I strapped it to my daypack on a recent hiking trip, and gave it a try. I brought along my cellphone, a Blackberry, and an iPod (generally just the cellphone comes with me on the trail; the other items were brought along for the test!) Unfortunately my Canon PowerShot camera uses a proprietary rechargeable battery, so it wasn’t able to be used with the Powermonkey eXplorer.
How the Powermonkey eXplorer Works
The Powermonkey consists of 2 main parts: the solar charging device (the Solar Slave), and a battery pack (the Powermonkey eXplorer).
The battery pack can be charged one of 3 ways:
- Solar Charger For me, the Solar Charger is the only relevant source, because the sun is the only one that is available on the trail!
- Via a USB outlet. Such as a laptop computer, some newer cars, etc.
- Via an electrical outlet. It comes with 4 interchangeable heads that work in the US, Japan, China, the UK, Australia, and Europe.
I hiked with the Solar Charger strapped to the outside of my daypack, with the battery safely tucked inside (but connected to the Solar Slave). It took about 4 hours of hiking in direct sunlight to get 2 bars of power (out of 6) loaded up into the Powermonkey battery (the directions say it takes about 6 hours for 1/3 charge). I’d recommend that people start hiking with the battery full. A fully powered up Powermonkey was sufficient to fully charge a dead cellphone, a dead iPod, and 1/3 of the battery on a Blackberry!
Did the Powermonkey eXplorer Charge My Electronic Devices?
|Cellphone: I used the solar panel to recharge the Powermonkey battery. Then I used the Powermonkey battery to charge my completely dead cellphone. It used up 2 bars of power on the Powermonkey battery, which I then proceeded to use to charge up my iPod.|
|iPod: It took just about 4 hours and 2 bars of power to fully charge my dead iPod, which is longer than when I plug it in to an outlet at home, but only about an hour longer! What was really nice was that on the car ride home, I plugged the solar slave directly into the iPod, so it maintained its charge despite several hours of use! My iPod is quite old and the battery tends to die quickly, so the solar charger came in super handy!|
|Blackberry: By the time I got to charging my Blackberry, the Powermonkey battery only had 2 bars left (out of 6). It used up its 2 bars, which provided about 1/3 charge on my Blackberry. Not bad to be able to charge 3 devices on one full charge of the Powermonkey!|
- Easy to figure out. The Powermonkey is very easy to use and figure out. There is no 50 page instruction manual – it is straightforward to use.
- Clear LCD display.
- Nice grip.
- Tough design. Yes I dropped it! And it is tough, durable, and apparently water resistant (no I didn’t drop it in a stream!)

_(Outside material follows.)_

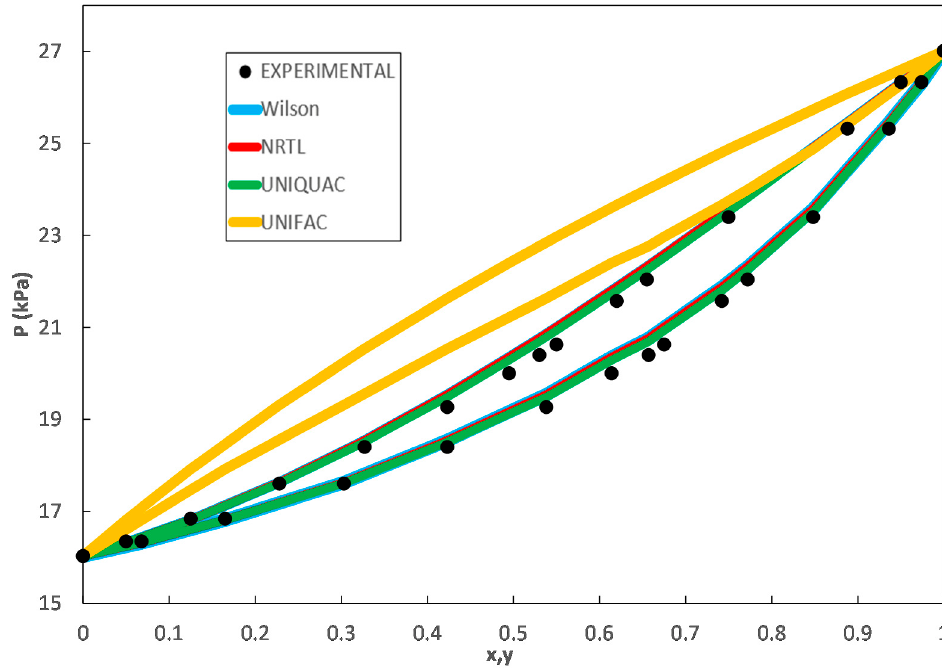
Figure 1. Experimental [12] and predicted P-xy diagram for THF(1) + Benzene(2) at 303.15 K using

- Comes with 10 tips. This makes it easy to use with a wide variety of devices, and there are more available from the company if needed.
- Lightweight. The battery pack is 2.4 ounces, and the solar charger is 3.2 ounces. On a backpacking trip, it would be sufficient to just take along the solar charger piece, and charge your phone, GPS, or camera directly. The battery pack is only necessary if you want to store up power and charge devices later or a night.
Overall this is a really great device for hikers, backpackers, and travelers. The price tag is a bit steep at $105 on Amazon, but the peace of mind knowing I’ve got battery power is worth it.